> _What the task requires_: Copy out the lines starting at the one that contains "ITS P'S STRATEGIC - 社長の戦略講座売れない" and ending at the one that contains "Offenlegung gem. § 25 (4) Medien", both included, with the pictures left out.

*** Information shown ***

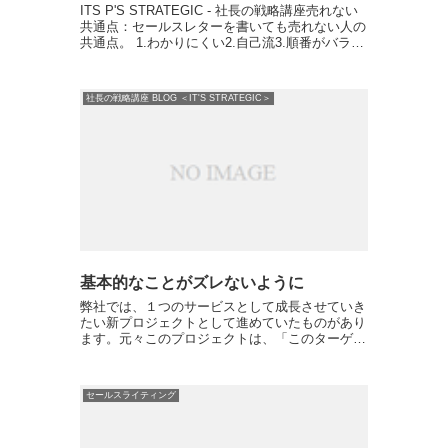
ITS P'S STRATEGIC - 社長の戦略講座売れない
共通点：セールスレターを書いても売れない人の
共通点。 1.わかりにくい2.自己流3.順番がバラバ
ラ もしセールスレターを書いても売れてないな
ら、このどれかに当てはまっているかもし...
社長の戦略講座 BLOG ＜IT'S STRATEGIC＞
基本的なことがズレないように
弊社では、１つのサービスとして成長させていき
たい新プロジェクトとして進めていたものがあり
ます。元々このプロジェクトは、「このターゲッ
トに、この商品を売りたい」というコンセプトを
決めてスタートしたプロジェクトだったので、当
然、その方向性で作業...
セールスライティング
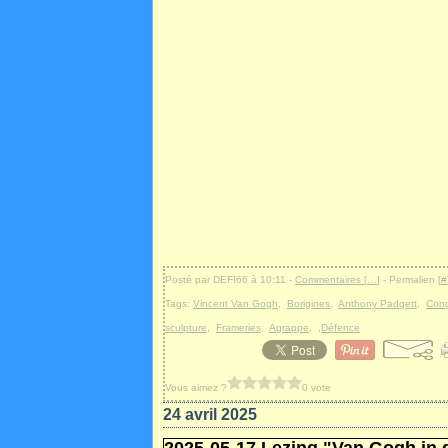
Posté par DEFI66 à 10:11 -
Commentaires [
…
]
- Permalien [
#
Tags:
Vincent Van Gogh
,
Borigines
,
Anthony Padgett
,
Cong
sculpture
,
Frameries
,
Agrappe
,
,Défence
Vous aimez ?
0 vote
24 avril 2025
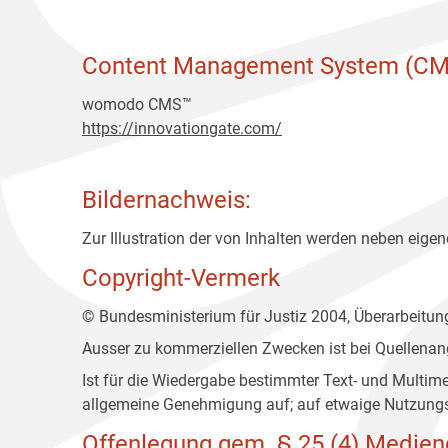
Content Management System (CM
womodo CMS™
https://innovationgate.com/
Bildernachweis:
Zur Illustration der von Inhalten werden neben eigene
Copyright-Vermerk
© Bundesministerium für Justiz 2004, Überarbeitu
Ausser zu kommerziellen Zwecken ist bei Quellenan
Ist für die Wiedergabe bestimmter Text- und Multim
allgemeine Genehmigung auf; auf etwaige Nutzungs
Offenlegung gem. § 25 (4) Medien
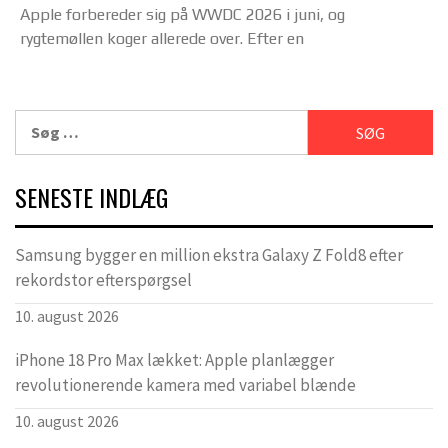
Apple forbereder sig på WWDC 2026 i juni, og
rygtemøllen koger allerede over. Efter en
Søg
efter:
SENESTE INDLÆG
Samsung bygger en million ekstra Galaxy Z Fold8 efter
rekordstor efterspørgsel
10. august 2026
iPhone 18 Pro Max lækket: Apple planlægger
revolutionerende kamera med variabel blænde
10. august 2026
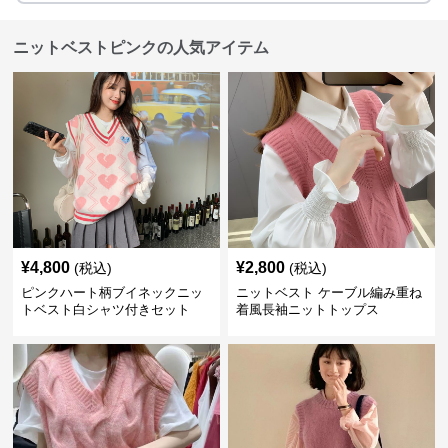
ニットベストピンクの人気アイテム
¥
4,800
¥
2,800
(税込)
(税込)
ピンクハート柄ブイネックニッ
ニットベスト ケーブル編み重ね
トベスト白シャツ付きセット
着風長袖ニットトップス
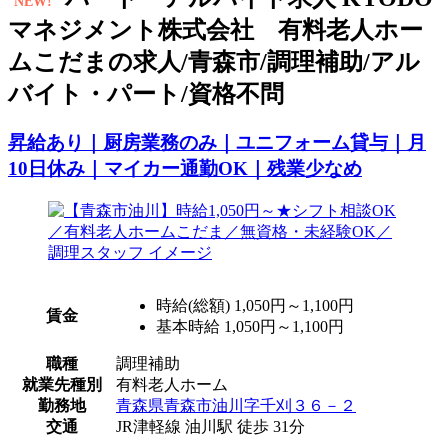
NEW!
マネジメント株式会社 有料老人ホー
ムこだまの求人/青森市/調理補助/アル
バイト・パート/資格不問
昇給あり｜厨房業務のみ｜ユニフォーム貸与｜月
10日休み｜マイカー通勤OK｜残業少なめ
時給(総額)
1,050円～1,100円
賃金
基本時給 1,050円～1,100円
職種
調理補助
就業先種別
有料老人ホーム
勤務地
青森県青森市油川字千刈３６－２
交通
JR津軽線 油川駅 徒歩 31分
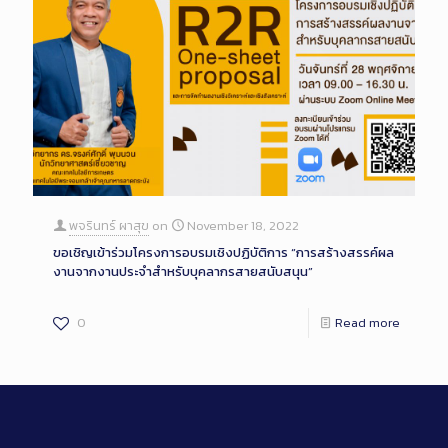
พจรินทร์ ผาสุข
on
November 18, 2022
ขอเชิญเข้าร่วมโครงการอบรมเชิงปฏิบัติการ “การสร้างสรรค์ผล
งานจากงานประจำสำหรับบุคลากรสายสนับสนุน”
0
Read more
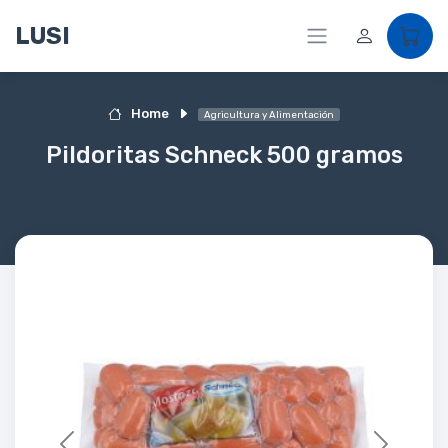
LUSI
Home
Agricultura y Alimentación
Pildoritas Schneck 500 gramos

*** End of Information shown ***
*** Information shown ***

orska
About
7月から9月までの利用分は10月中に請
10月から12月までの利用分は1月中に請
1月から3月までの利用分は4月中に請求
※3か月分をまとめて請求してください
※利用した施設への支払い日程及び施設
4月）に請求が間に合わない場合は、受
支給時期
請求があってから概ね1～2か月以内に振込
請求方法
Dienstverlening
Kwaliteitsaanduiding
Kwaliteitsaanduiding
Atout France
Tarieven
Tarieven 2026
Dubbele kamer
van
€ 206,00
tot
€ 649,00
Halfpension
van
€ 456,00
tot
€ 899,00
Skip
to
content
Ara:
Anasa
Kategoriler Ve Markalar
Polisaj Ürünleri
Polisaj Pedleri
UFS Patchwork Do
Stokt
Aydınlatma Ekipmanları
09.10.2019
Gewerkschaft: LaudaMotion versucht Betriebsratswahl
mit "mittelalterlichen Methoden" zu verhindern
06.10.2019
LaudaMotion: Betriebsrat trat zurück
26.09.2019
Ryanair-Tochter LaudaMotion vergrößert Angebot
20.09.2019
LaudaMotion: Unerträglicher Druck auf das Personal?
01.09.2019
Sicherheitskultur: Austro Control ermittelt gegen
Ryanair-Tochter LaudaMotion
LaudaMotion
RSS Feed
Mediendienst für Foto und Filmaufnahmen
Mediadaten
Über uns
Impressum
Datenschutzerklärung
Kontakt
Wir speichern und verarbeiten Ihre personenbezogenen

*** End of Information shown ***
*** Information shown ***

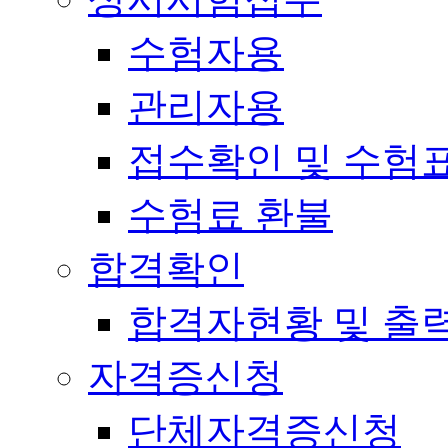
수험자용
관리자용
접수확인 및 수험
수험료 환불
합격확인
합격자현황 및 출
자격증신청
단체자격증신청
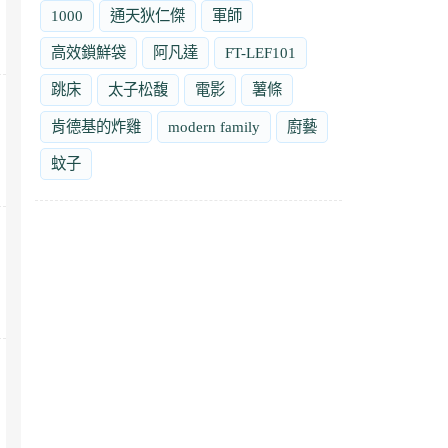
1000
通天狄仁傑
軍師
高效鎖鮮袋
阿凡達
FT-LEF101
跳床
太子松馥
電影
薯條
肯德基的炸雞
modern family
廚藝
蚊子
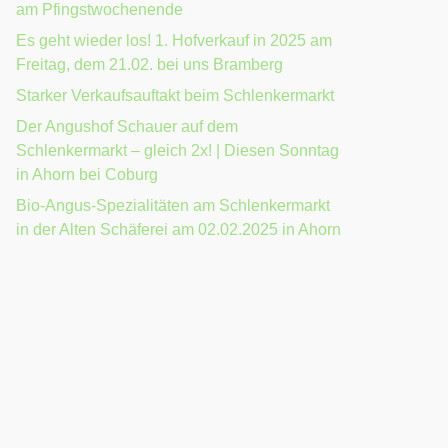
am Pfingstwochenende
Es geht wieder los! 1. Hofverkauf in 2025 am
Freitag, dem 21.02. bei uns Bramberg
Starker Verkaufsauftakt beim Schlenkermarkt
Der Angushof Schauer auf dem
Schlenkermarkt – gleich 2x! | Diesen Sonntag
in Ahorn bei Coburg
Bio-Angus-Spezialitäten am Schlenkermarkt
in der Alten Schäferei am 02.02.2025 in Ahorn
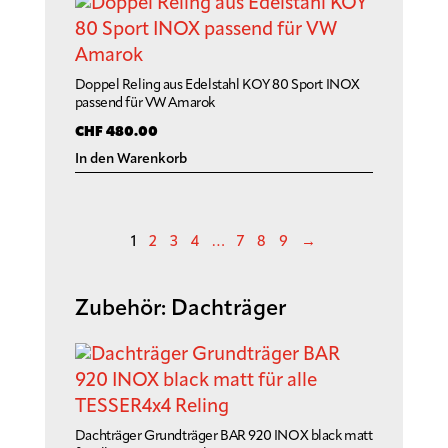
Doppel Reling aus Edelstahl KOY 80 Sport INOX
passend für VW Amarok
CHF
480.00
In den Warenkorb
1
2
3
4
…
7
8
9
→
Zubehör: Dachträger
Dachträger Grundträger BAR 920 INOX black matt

*** End of Information shown ***

> _Solved problem_:
ITS P'S STRATEGIC - 社長の戦略講座売れない
共通点：セールスレターを書いても売れない人の
共通点。 1.わかりにくい2.自己流3.順番がバラバ
ラ もしセールスレターを書いても売れてないな
ら、このどれかに当てはまっているかもし...
社長の戦略講座 BLOG ＜IT'S STRATEGIC＞
基本的なことがズレないように
弊社では、１つのサービスとして成長させていき
たい新プロジェクトとして進めていたものがあり
ます。元々このプロジェクトは、「このターゲッ
トに、この商品を売りたい」というコンセプトを
決めてスタートしたプロジェクトだったので、当
然、その方向性で作業...
セールスライティング
Posté par DEFI66 à 10:11 -
Commentaires [
…
]
- Permalien [
#
Tags:
Vincent Van Gogh
,
Borigines
,
Anthony Padgett
,
Cong
sculpture
,
Frameries
,
Agrappe
,
,Défence
Vous aimez ?
0 vote
24 avril 2025
Content Management System (CM
womodo CMS™
https://innovationgate.com/
Bildernachweis:
Zur Illustration der von Inhalten werden neben eigene
Copyright-Vermerk
© Bundesministerium für Justiz 2004, Überarbeitu
Ausser zu kommerziellen Zwecken ist bei Quellenan
Ist für die Wiedergabe bestimmter Text- und Multim
allgemeine Genehmigung auf; auf etwaige Nutzungs
Offenlegung gem. § 25 (4) Medien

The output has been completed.